Stein adds that the majority of state supreme courts that upheld medical malpractice caps found that while there is a potential threat to constitutional protections, there is also a compelling governmental interest that overrides those entitlements.
“The reason for that being the so-called ‘medical malpractice crisis,’” Stein said. “Doctors pay too much for liability insurance, so now they have to increase their prices. As a result, less people can afford medical care, so we have to step in and make it cheaper for doctors to get insurance on the theory that once insurance becomes cheaper, it will trickle down to the patient.
“The patient will have to pay less and the cost of medical insurance will also go down.”
Stein points out that the Florida Supreme Court went in a different direction, holding on factual grounds that there is no compelling governmental interest or medical malpractice insurance crisis. He said the decision could impact states in which supreme courts ruled differently, since the Florida high court used empirical research by academics that challenges the theory that caps can lead to lower medical costs.

[Supplied material]
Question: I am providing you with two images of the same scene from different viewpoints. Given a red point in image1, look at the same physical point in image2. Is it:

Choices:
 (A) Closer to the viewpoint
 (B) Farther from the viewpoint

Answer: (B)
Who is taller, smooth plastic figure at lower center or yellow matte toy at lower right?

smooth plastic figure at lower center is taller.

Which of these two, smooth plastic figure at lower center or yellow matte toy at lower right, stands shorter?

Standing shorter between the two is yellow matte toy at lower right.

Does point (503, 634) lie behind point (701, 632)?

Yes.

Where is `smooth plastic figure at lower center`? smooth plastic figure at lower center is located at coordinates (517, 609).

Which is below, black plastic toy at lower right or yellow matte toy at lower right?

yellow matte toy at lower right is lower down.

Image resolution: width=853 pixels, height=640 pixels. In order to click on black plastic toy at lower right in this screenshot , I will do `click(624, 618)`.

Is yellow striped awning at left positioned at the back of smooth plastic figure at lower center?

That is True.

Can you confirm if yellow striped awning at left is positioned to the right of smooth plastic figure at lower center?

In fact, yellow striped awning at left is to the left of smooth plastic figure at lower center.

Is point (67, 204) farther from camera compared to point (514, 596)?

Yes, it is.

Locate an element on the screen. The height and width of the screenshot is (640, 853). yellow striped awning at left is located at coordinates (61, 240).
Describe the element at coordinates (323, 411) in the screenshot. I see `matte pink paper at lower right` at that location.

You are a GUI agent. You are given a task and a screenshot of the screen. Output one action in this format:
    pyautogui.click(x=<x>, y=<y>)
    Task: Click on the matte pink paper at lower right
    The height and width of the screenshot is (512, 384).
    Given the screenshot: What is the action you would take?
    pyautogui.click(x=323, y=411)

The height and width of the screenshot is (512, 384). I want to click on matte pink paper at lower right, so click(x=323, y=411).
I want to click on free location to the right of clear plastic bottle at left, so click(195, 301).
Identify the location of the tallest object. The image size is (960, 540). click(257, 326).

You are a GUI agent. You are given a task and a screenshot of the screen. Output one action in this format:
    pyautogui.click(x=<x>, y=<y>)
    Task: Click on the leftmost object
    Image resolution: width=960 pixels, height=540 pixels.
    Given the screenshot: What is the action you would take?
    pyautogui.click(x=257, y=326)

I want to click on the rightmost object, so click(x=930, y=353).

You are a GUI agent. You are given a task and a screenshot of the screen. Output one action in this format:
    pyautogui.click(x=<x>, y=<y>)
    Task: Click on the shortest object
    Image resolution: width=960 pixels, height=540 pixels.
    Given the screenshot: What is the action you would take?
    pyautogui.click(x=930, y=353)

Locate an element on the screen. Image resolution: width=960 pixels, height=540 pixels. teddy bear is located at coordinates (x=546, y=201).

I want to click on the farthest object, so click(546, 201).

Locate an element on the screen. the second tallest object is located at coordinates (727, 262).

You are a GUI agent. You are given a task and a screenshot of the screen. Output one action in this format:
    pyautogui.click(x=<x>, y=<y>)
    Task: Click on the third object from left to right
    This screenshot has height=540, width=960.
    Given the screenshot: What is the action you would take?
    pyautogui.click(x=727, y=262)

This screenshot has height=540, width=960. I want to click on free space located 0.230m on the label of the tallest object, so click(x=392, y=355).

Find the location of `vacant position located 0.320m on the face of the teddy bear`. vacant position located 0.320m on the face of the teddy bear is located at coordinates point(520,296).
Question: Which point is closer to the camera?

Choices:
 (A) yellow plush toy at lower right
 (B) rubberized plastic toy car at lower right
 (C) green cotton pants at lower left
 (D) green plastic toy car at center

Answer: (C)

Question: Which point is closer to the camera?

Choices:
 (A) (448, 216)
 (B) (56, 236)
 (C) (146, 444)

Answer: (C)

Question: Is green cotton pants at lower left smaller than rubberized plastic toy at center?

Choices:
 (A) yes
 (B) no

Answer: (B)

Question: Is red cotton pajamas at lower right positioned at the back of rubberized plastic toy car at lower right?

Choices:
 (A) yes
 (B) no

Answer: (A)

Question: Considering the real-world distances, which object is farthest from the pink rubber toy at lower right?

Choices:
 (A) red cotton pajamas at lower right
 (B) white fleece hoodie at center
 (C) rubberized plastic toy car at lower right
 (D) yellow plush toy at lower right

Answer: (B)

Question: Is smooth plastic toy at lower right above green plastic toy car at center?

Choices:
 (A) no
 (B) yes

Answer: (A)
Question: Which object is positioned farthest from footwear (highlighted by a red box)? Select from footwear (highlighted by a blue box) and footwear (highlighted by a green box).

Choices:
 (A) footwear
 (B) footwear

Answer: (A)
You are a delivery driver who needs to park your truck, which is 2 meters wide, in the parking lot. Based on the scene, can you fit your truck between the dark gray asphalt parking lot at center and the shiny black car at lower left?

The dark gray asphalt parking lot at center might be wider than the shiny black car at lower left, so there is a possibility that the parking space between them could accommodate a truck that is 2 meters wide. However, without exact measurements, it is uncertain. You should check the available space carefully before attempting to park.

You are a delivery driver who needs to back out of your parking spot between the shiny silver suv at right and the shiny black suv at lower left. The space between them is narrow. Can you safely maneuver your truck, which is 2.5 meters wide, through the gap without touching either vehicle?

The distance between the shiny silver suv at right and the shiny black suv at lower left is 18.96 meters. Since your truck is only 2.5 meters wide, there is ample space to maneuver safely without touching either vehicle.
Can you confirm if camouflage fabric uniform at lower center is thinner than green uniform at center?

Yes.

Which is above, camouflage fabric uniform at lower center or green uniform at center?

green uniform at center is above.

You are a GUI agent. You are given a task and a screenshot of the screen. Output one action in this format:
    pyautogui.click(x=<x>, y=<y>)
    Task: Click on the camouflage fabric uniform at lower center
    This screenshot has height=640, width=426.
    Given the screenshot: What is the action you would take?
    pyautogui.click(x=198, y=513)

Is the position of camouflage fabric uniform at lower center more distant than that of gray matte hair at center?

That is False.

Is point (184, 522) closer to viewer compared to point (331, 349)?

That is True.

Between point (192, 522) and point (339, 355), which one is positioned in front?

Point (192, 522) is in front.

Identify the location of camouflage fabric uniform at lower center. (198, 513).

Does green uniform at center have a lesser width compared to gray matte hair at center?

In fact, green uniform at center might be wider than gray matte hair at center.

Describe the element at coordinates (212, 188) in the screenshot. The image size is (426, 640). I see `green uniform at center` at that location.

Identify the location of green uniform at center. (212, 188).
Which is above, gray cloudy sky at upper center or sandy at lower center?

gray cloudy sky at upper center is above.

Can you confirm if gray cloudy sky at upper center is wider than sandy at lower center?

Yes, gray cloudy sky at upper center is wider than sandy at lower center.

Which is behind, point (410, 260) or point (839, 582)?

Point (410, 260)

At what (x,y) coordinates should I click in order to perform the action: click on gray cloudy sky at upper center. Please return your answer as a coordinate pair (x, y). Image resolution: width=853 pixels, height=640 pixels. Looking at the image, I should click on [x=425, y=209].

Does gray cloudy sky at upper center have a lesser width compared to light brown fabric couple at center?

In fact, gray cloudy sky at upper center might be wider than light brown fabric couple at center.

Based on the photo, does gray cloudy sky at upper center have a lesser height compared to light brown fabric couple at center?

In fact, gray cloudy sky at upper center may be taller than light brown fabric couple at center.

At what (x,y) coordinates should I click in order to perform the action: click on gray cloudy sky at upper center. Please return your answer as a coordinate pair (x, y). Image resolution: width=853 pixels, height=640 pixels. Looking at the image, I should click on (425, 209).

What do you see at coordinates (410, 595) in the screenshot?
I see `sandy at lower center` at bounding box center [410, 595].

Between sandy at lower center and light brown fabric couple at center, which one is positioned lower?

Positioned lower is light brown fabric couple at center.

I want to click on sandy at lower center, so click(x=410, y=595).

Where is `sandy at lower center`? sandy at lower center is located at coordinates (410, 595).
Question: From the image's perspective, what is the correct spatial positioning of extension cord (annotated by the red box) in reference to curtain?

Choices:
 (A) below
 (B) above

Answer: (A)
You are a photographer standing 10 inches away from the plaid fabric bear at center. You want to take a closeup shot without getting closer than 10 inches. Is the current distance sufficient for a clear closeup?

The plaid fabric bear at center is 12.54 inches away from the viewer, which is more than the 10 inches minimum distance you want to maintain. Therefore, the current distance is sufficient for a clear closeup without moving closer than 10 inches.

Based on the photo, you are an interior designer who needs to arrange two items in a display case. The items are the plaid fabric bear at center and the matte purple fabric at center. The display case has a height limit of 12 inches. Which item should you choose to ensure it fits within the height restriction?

[Exercise objective]
Reproduce the passage on medical malpractice caps word for word, starting with "Stein adds that" and going on through "overrides those entitlements.".

[Response to the exercise]
Stein adds that the majority of state supreme courts that upheld medical malpractice caps found that while there is a potential threat to constitutional protections, there is also a compelling governmental interest that overrides those entitlements.